(Work instructions):
Please reproduce all entries word for word, leaving every image behind.

(Supplied information):
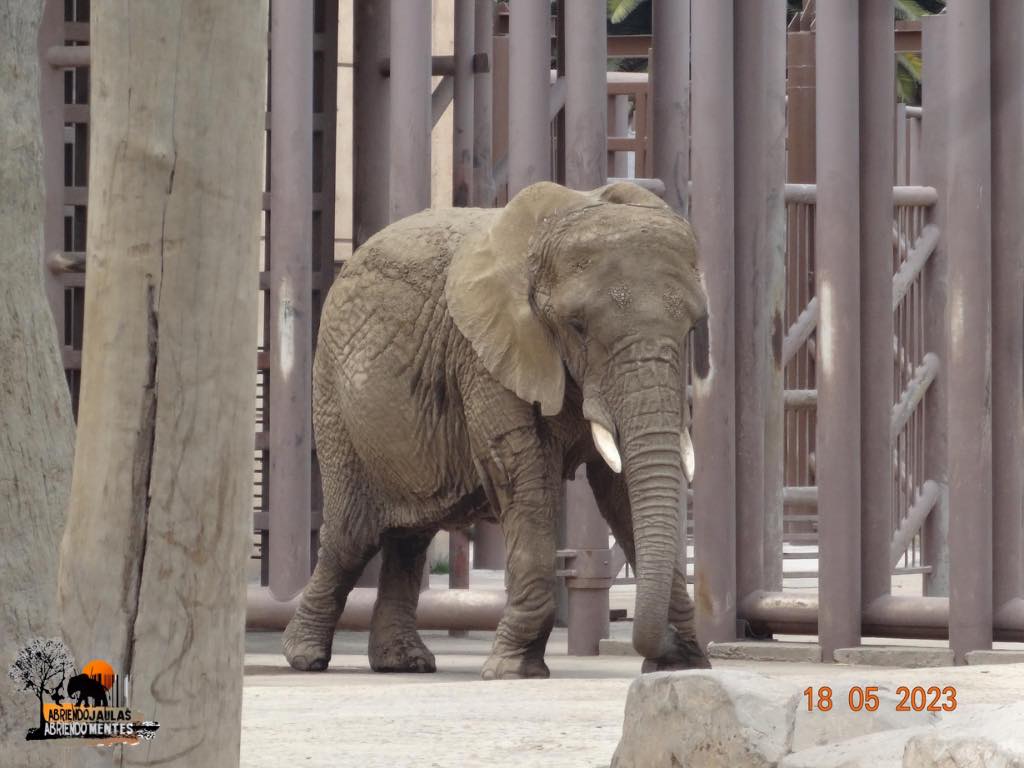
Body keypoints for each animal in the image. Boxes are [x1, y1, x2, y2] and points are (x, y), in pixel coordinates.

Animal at [282, 179, 712, 679]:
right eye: (577, 326)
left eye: (694, 326)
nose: (659, 643)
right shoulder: (486, 353)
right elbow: (524, 476)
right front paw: (512, 669)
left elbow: (621, 490)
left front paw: (682, 666)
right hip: (334, 398)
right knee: (352, 536)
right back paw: (306, 657)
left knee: (410, 535)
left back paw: (404, 663)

(Exercise result):
Body keypoints for each animal in the image. Boxes are [x1, y1, x2, y2] and points are (x, y), in pixel coordinates.

Animal at [282, 179, 712, 679]:
right eye: (577, 326)
left eye: (694, 326)
nose: (659, 643)
right shoulder: (486, 353)
right elbow: (524, 476)
right front paw: (512, 669)
left elbow: (621, 490)
left front paw: (682, 666)
right hip: (334, 398)
right knee: (352, 536)
right back paw: (306, 657)
left knee: (410, 535)
left back paw: (404, 663)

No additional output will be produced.